Copy every line of the data below word for word, leaving out the pictures.
═════ Data shown
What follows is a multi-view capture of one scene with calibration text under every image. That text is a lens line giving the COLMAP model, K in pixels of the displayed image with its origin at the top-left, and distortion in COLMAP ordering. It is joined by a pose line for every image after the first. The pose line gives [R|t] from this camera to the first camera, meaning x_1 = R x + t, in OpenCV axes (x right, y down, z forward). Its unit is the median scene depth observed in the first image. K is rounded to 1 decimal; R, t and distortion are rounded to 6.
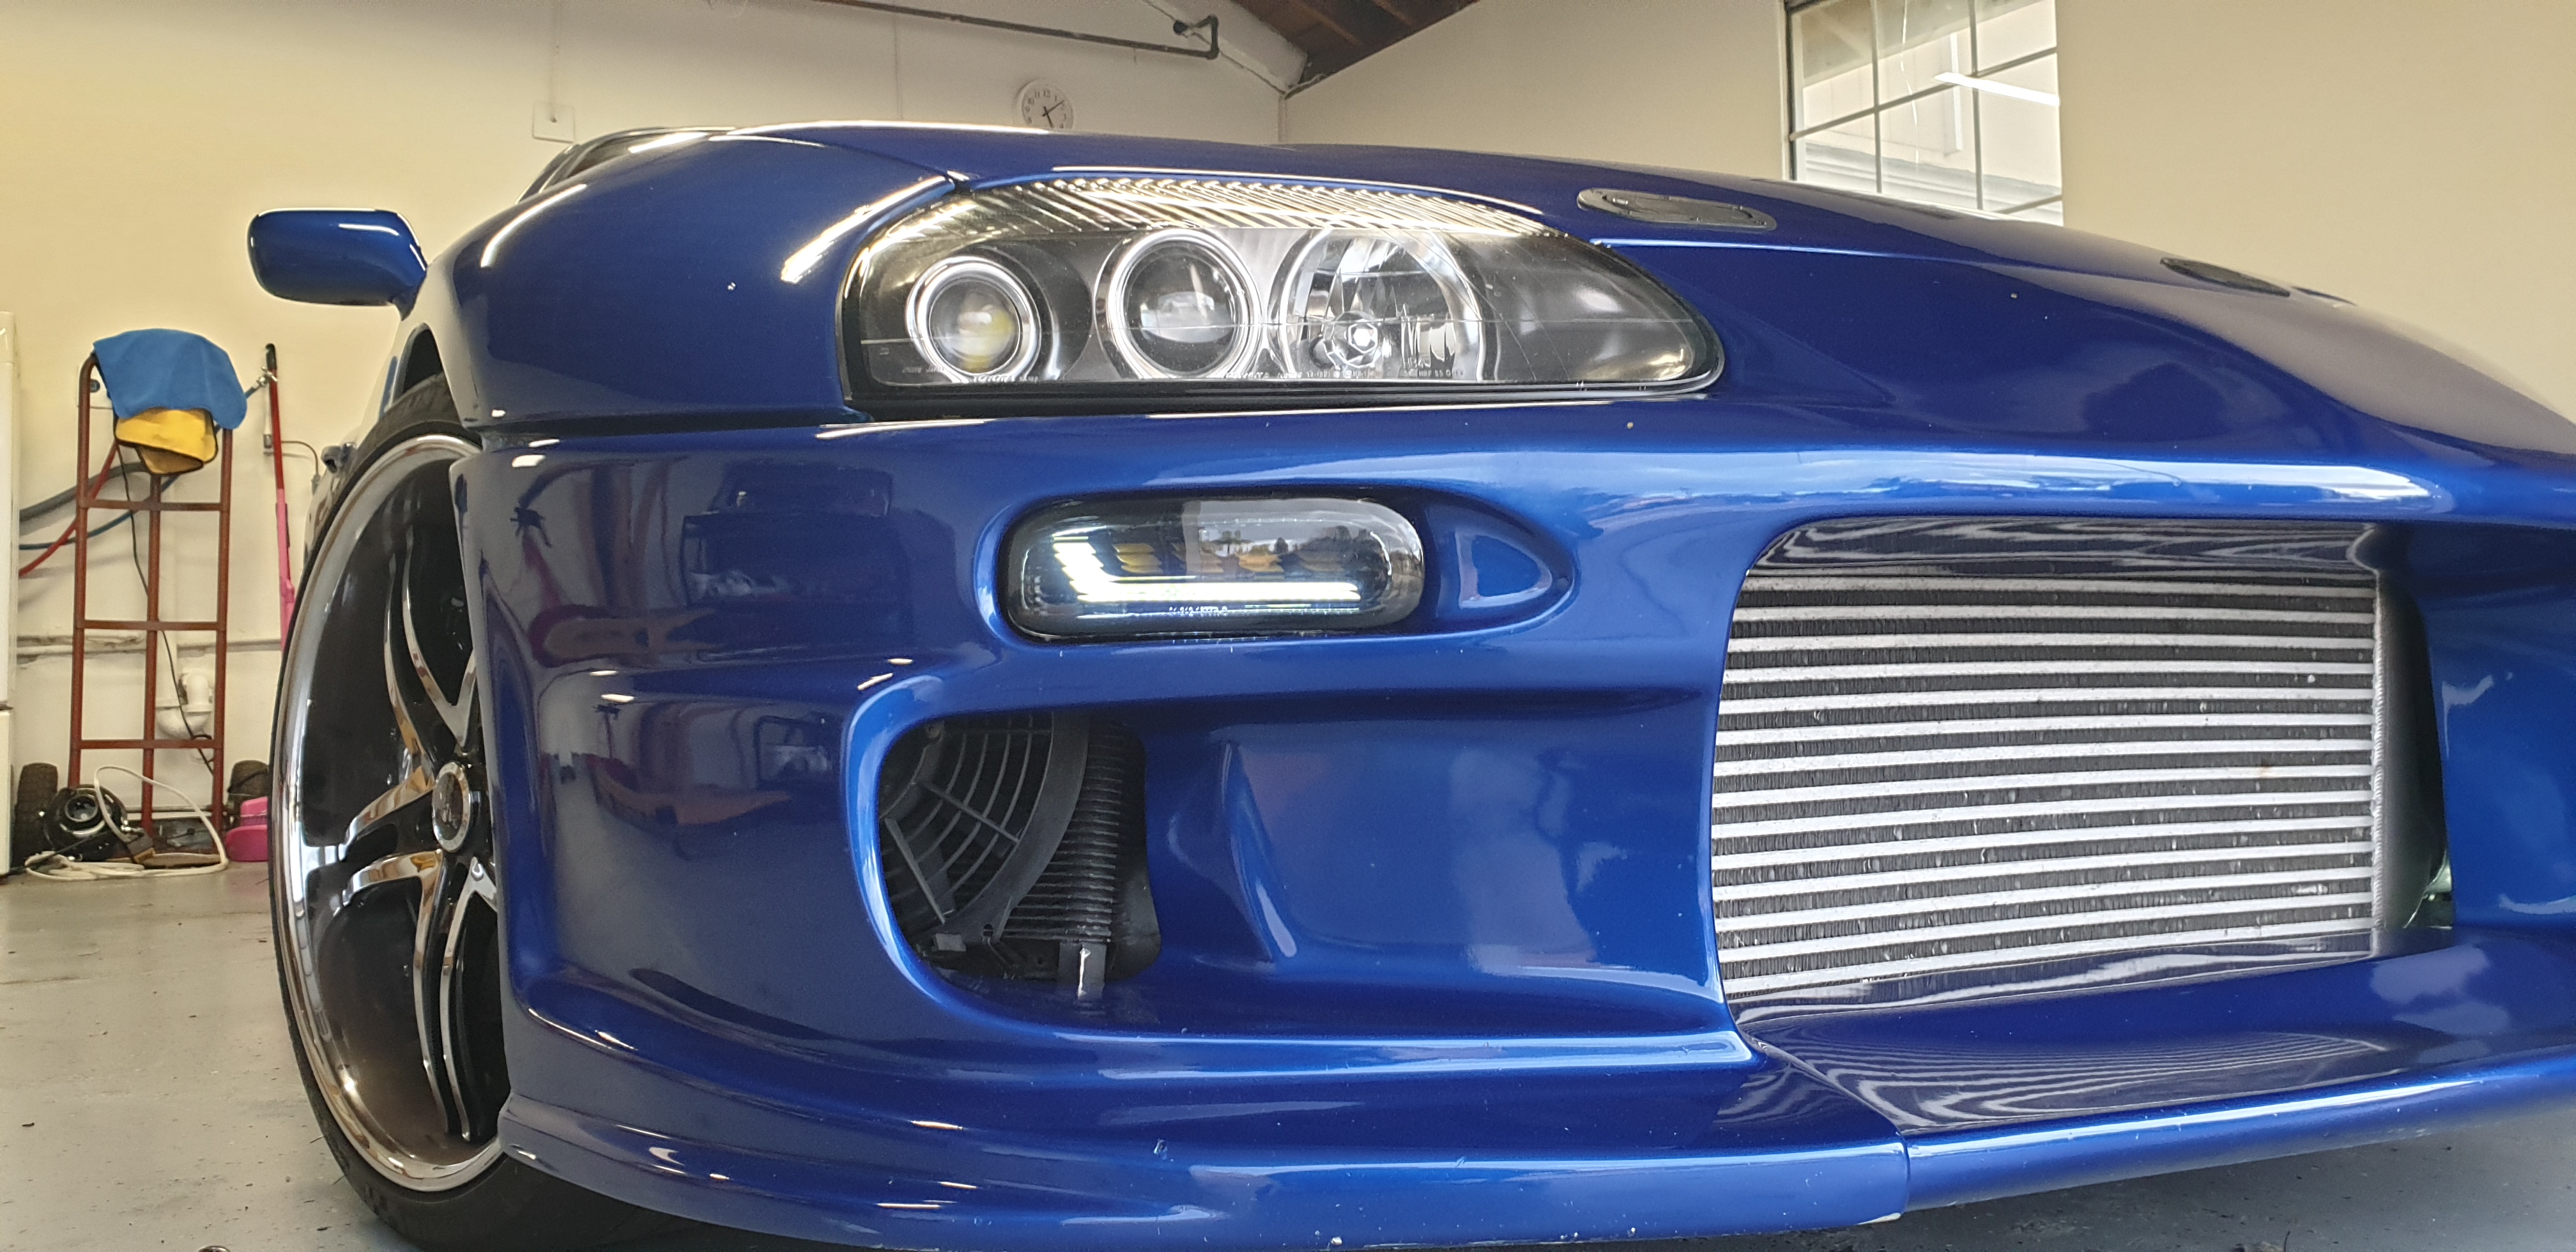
lens RADIAL K [[1965.8, 0, 1293.4], [0, 1965.8, 593.4], [0, 0, 1]] dist [-0.014477, 0.018302]
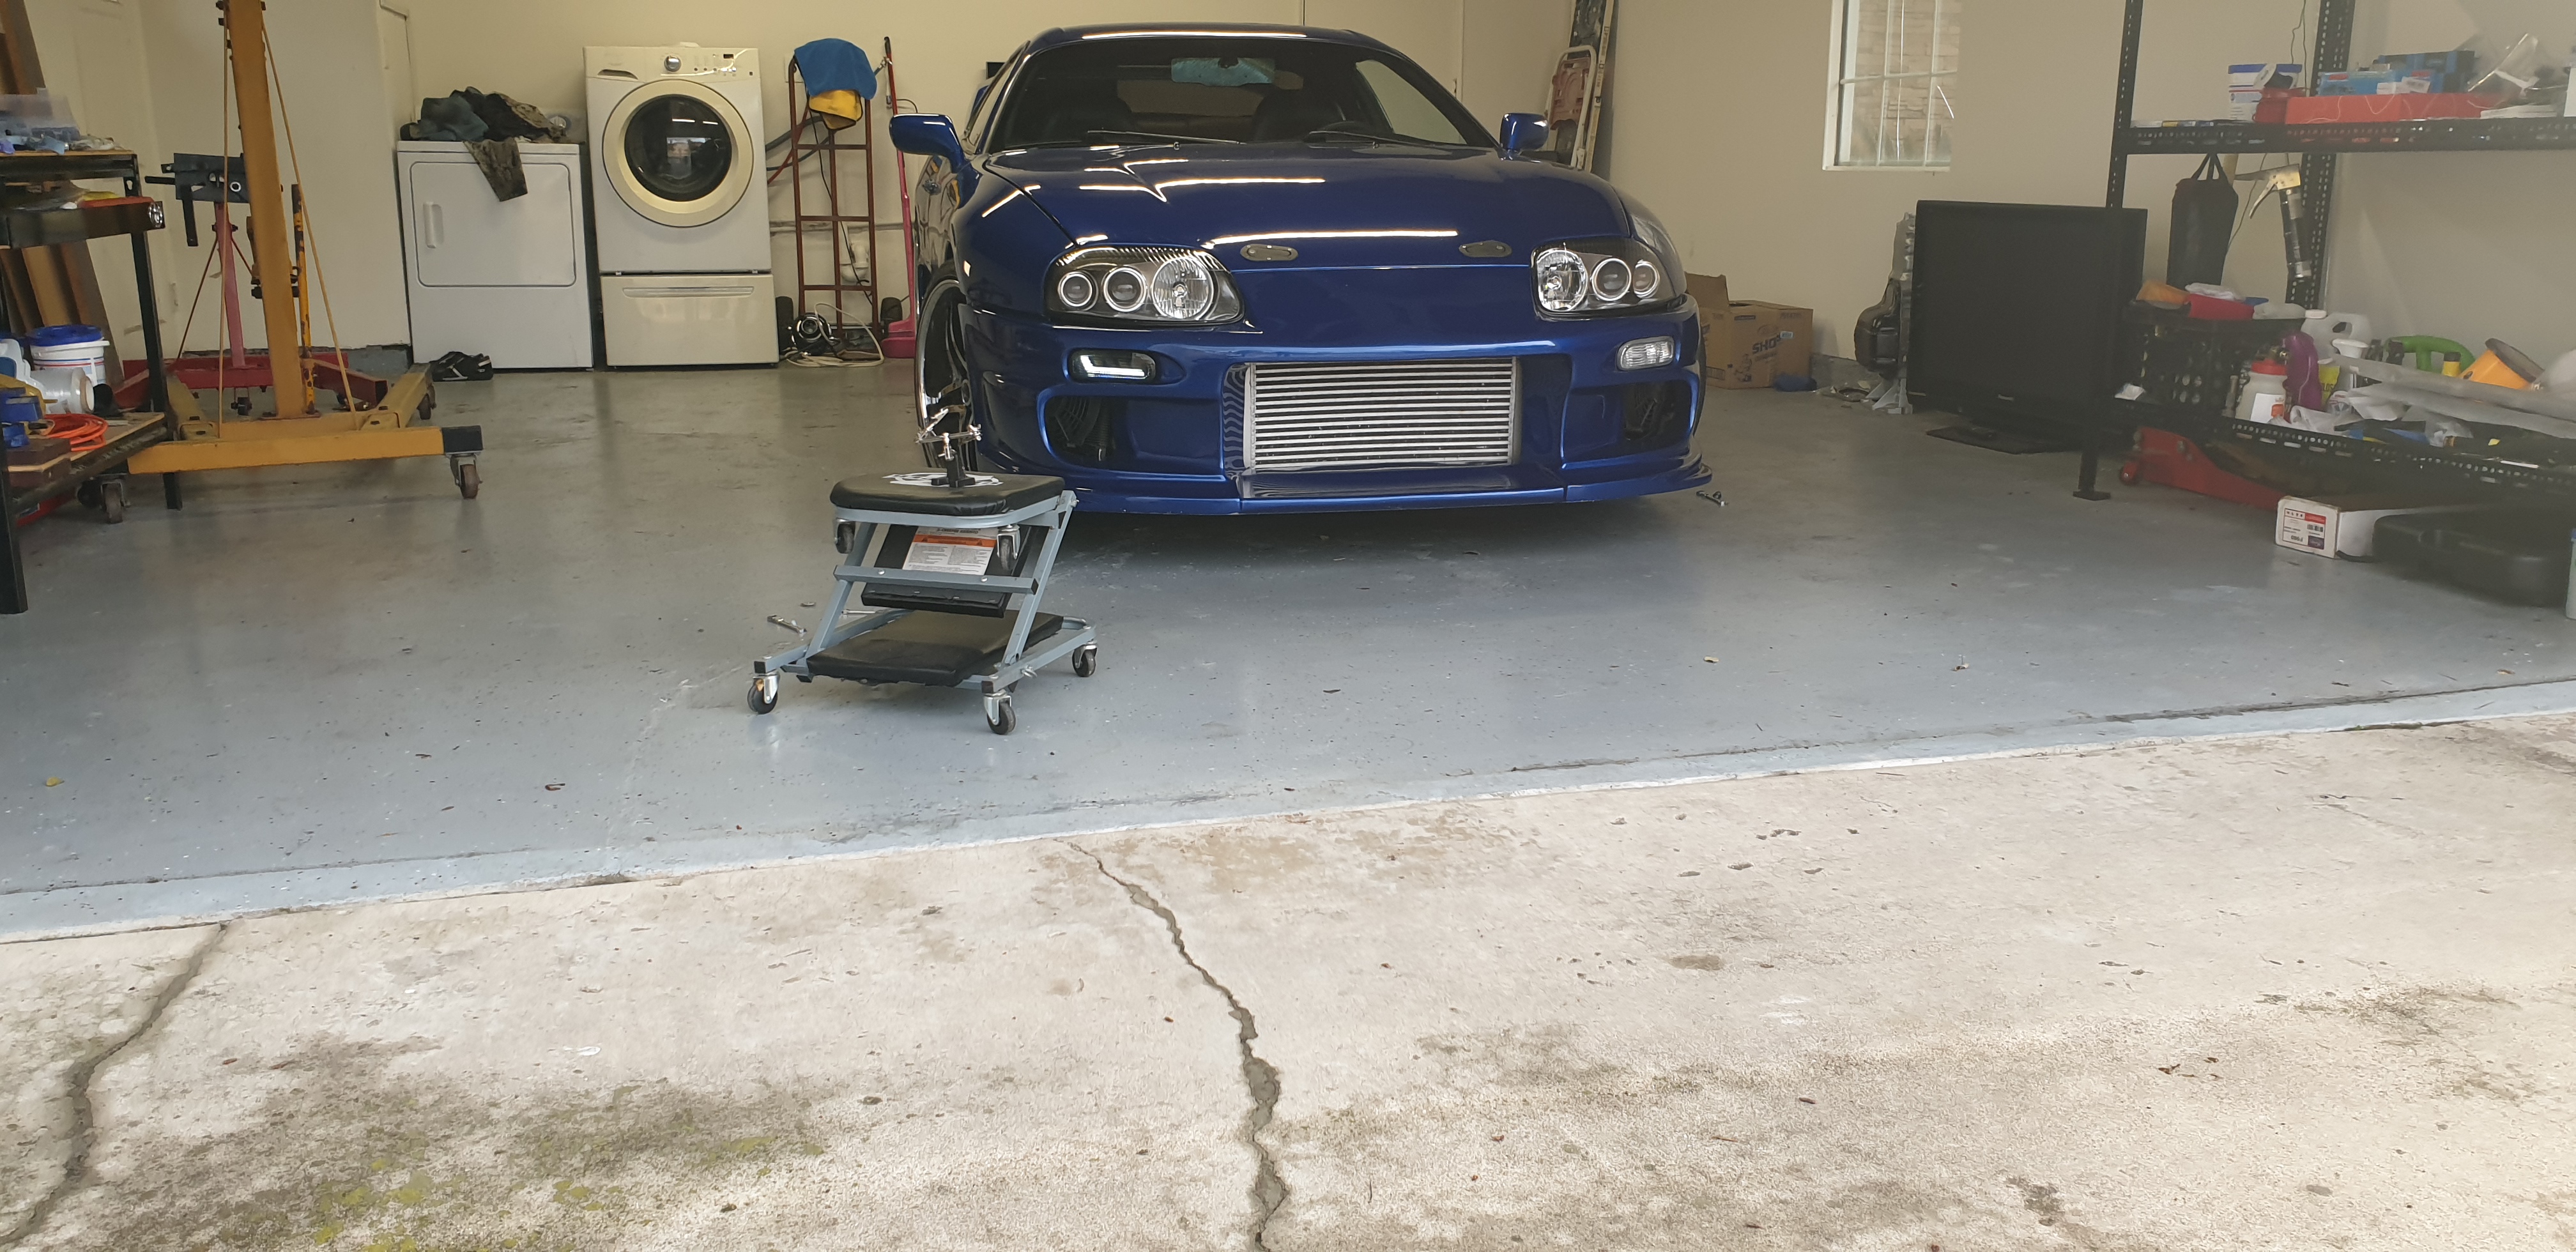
lens RADIAL K [[1965.8, 0, 1289.4], [0, 1965.8, 644.2], [0, 0, 1]] dist [-0.014477, 0.018302]
pose [[0.960689, 0.083589, -0.264746, 1.104926], [-0.002377, 0.956040, 0.293225, -0.499894], [0.277618, -0.281069, 0.918656, -2.208793]]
══════════
Solution for this exercise:
What follows is a multi-view capture of one scene with calibration text under every image. That text is a lens line giving the COLMAP model, K in pixels of the displayed image with its origin at the top-left, and distortion in COLMAP ordering. It is joined by a pose line for every image after the first. The pose line gives [R|t] from this camera to the first camera, meaning x_1 = R x + t, in OpenCV axes (x right, y down, z forward). Its unit is the median scene depth observed in the first image. K is rounded to 1 decimal; R, t and distortion are rounded to 6.
lens RADIAL K [[1965.8, 0, 1293.4], [0, 1965.8, 593.4], [0, 0, 1]] dist [-0.014477, 0.018302]
lens RADIAL K [[1965.8, 0, 1289.4], [0, 1965.8, 644.2], [0, 0, 1]] dist [-0.014477, 0.018302]
pose [[0.960689, 0.083589, -0.264746, 1.104926], [-0.002377, 0.956040, 0.293225, -0.499894], [0.277618, -0.281069, 0.918656, -2.208793]]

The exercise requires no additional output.